Document segment:
HNW - Drawn thread/facsimile patterns/mittens

John Ordway ordway at
Wed Nov 5 21:18:35 PST 1997

Nan -- thanks for getting back to me.  Your yellow/gold linen apron sounds 
very nice.What a great way to use up "old" fabric.  Maybe I should check 
out some of MY old tablecloths <g>.
The white towel I'm just finishing up has a row of cross stitch above and 
below the drawn work band -- it's all in white, and in this case it doesn't 
look like "cross stitch" -- it just sort of flows.  I skipped every other 
cluster.  Let me see if I can show you below.
x    x    x    x
x    x    x    x              X=wrapped threads   x = cross stitch on top 
and below
On the fabric the gaps don't look this large.  What color are you planning 
to do the x stitch in?

I'm also impressed by yours and JUDY's e-mail to me -- linen prices really 
have come down!  There is nice linen here for blouses, but the weave isn't 
tight enough for my sewing pieces.  The linen for "sewing" is hard to find, 
but you can't beat the price -- @$3 for a meter at 150cm wide.

Haven't got DH to take me off the digest yet -- he got home too late <g>.
- -----Original Message-----
From:	Nan Bradford-Reid [SMTP:ad-4na at]
Sent:	Wednesday, November 05, 1997 17:51
To:	ordway at
Subject:	Re: HNW - Drawn thread/facsimile patterns/mittens


At 11:56 AM 11/5/97 +0300, you wrote:
>-- you've said you're doing a Viking-style apron in linen.  Wow! Where'd
>you get the linen?  I keep telling everyone here that linen is very
>expensive in the US as it is mostly imported ... true?  Would love to get
>the facts.

Actually, because linen has come back in vogue here as a fashion fabric, it
is once again obtainable and relatively inexpensive.  I found tablecloth
weight linen, 70 inches wide for less than $5/yard, I recently found
handkerchief linen on sale, half-price for about $4/yd.  In both cases, I
bought all they had of the white.

Saved entries:
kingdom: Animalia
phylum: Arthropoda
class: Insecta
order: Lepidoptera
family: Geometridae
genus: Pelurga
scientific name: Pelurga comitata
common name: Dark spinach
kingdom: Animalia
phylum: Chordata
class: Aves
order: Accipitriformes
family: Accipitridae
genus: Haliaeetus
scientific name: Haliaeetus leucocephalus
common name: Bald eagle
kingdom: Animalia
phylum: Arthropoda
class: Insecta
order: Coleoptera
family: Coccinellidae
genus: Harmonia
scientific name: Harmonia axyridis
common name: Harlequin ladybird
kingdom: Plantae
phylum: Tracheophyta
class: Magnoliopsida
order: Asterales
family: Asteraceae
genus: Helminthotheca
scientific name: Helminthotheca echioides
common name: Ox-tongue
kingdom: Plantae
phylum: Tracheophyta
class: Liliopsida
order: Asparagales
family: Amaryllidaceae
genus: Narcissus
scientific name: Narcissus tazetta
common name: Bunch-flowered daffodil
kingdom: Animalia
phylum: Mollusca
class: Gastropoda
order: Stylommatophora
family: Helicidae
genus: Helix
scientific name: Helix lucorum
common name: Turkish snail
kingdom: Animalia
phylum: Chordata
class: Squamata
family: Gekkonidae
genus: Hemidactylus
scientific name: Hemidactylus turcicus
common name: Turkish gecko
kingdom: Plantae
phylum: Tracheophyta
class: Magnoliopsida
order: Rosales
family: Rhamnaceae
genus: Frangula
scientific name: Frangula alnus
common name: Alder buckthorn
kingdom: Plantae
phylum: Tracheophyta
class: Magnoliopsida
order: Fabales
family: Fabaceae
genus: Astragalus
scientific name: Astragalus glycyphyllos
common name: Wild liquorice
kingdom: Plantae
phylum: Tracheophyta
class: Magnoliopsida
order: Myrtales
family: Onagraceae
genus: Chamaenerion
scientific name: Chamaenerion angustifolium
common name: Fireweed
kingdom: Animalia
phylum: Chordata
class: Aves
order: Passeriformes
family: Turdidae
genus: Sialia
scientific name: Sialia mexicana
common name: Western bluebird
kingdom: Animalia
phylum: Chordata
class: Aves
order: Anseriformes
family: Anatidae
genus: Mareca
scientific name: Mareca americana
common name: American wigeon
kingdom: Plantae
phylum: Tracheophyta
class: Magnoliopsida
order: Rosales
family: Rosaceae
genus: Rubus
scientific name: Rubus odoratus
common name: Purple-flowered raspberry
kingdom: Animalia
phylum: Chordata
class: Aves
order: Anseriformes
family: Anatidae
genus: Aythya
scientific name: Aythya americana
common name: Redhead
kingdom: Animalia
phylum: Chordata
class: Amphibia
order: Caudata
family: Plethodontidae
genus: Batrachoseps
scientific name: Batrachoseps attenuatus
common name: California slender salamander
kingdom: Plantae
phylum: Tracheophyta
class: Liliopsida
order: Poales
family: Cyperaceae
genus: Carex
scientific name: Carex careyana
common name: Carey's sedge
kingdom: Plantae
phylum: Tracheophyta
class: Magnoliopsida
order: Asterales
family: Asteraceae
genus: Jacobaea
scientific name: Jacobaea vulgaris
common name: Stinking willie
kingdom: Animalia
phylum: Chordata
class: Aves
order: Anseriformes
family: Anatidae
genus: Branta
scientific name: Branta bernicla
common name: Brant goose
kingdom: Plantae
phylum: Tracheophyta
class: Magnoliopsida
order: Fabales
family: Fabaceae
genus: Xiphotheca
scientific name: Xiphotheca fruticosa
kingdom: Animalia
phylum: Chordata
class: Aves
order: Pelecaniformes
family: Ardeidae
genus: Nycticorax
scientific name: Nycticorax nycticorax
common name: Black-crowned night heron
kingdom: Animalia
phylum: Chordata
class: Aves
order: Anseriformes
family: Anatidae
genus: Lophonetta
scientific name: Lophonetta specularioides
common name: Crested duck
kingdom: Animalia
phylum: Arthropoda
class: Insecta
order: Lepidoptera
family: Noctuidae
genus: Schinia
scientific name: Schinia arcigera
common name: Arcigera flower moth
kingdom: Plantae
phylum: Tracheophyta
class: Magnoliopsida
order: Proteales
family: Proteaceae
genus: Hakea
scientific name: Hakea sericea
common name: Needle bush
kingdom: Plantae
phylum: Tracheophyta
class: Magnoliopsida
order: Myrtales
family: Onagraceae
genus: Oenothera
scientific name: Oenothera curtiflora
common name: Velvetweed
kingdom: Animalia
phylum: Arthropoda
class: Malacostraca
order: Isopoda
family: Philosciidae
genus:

Given request A: In the drawn thread email, change "white" to "cream" and write out the passage from "Nan -- thanks" to "x stitch in?" with that substitution.
Given request B: Carry the drawn thread email on past its final sentence.

Task answer A:
Nan -- thanks for getting back to me.  Your yellow/gold linen apron sounds 
very nice.What a great way to use up "old" fabric.  Maybe I should check 
out some of MY old tablecloths <g>.
The cream towel I'm just finishing up has a row of cross stitch above and 
below the drawn work band -- it's all in cream, and in this case it doesn't 
look like "cross stitch" -- it just sort of flows.  I skipped every other 
cluster.  Let me see if I can show you below.
x    x    x    x
x    x    x    x              X=wrapped threads   x = cross stitch on top 
and below
On the fabric the gaps don't look this large.  What color are you planning 
to do the x stitch in?

Task answer B:
In the case of the Viking apron, years ago my mother gave me a set of
curtain panels in a deep gold that she had had for YEARS.  We had used them
in several places around the country.  Before I got in the SCA I had never
given linen much thought, but dug these out one day and realized they were
pure linen.  This was before linen became widely available again in the
fabric stores.  At first I just made a quickie apron by cutting one of the
panels in two, making straps, etc.  Later I got to really looking at them
and took the quickie apron apart and used dye remover to take it down to a
yellow that could have been achieved with natural dyes and then pulled
threads near the bottom, saving the threads to do the work with.  I take
four threads and wrap them twice in the middle to make a sheaf and tie a
simple half hitch in the back and then go back up to the woven part and
anchor the thread at the top and then start again.  I was thinking about
incorporating some period cross-stitching around this.

> I'm coming at this from the quilting side where copying books and 
>except for fair use (personal, that is) is a complete no-no.

It is the same for all books.  However, in some cases, where the copyright
has expired, as long as someone is not making a profit from it, I think 
will turn a blind eye.  However, these folks should not be quite so open
about it on the net, there are some copyright "cops" who make it their
business to champion the publishing industry, whether someone is getting
hurt or not!  And there is a big difference between "out-of-print" and
copyright expired, they do not mean the same thing.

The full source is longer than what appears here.